If I don’t use word boundaries, replaceRE works for me. I’m not sure if it should do that?
If I run the following through an validator, they all match my word ‘References:’ and the remainder of the string:
\bReferences: \b.*$
\bReferences:.*$
But these don’t do something in Hugo. Instead, I need to use:
References: .*$
References:.*$ (or References:.* simplified).
Please let me know if I misunderstood replaceRE (then I need to do some more studying).
replaceRE works odd from my standpoint:
{{ .Plain | replaceRE "References:.*" "" }}
–> only replaces the word ‘References:’ but not any of the characters following that (despite .*).
{{ "copy paste of the article content here" | replaceRE "References:.*" "" }}
–> replaces the word ‘References:’ and anything after that till the end of the string.
From my understanding, replaceRE doesn’t behave consistently. (Or perhaps by design?)
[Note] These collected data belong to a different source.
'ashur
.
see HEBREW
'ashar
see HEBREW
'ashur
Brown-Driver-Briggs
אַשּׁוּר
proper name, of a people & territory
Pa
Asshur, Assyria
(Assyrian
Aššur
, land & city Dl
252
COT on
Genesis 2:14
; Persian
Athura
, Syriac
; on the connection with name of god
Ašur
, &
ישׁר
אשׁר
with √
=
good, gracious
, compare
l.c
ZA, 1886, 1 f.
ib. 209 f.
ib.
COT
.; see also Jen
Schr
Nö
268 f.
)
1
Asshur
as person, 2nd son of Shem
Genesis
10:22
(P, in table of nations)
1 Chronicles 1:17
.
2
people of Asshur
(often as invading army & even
Hugo uses the Go regular expression package which uses the re2 syntax. This is notpcre or javascript, so whatever syntax validator you’re using online may have some differences.
I suspect your problem is that you are trying to match a multi-line input string and need to turn on the multi-line flag with (?m). See this Go playground for an example of using the flag and what’s happening inside of Hugo.
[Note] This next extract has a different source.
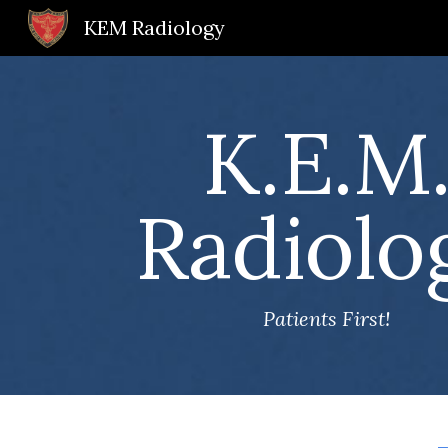
KEM Radiology
Sk
K.E.M
Radiolo
Patients First!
Thanks @moorereason for the clarification and additional information. I didn’t realise that Hugo used a specific regex for this.
I’m a bit closer to the solution but not fully there yet. With an online regex tester for Go I verified that both (?m)(\bReferences:.*$) and (\bReferences:.*$) are valid regex matches for my content.
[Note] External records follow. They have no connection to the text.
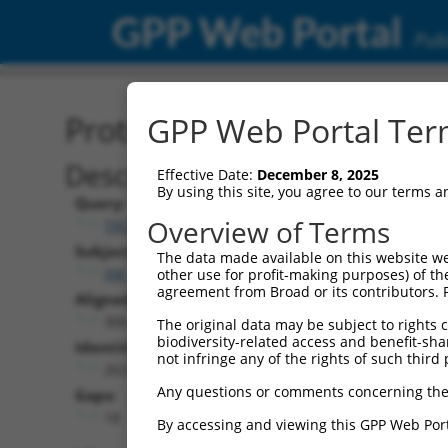
GPP Web Portal
Publ
Protein Global Alignment
GPP Web Portal Term
Description
Effective Date:
December 8, 2025
By using this site, you agree to our terms 
Query:
Overview of Terms
TRCN0000475780
Subject:
The data made available on this website we
XM_006526089.3
other use for profit-making purposes) of th
agreement from Broad or its contributors. 
Aligned Length:
306
The original data may be subject to rights cl
biodiversity-related access and benefit-shari
Identities:
not infringe any of the rights of such third 
263
Any questions or comments concerning the
Gaps:
18
By accessing and viewing this GPP Web Port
To see why, I used the Go playground example and set the input variable to output of .Plain | htmlEscape. And there it works; ‘References:’ and everything that follows after that word is replaced by ‘wordNotInTextNatively’.
But in Hugo, it doesn’t work; no error and the text from ‘References:’ onward is not replaced.
I’m using:
PS I:\site> hugo env
Hugo Static Site Generator v0.18.1 BuildDate: 2016-12-30T10:03:28+01:00
GOOS="windows"
GOARCH="amd64"
GOVERSION="go1.7.4"
Thanks @moorereason! With that, and your comment on Github saying that “the Go . pattern doesn’t match newlines. You have to pass the s flag to the group.” I completed my regex.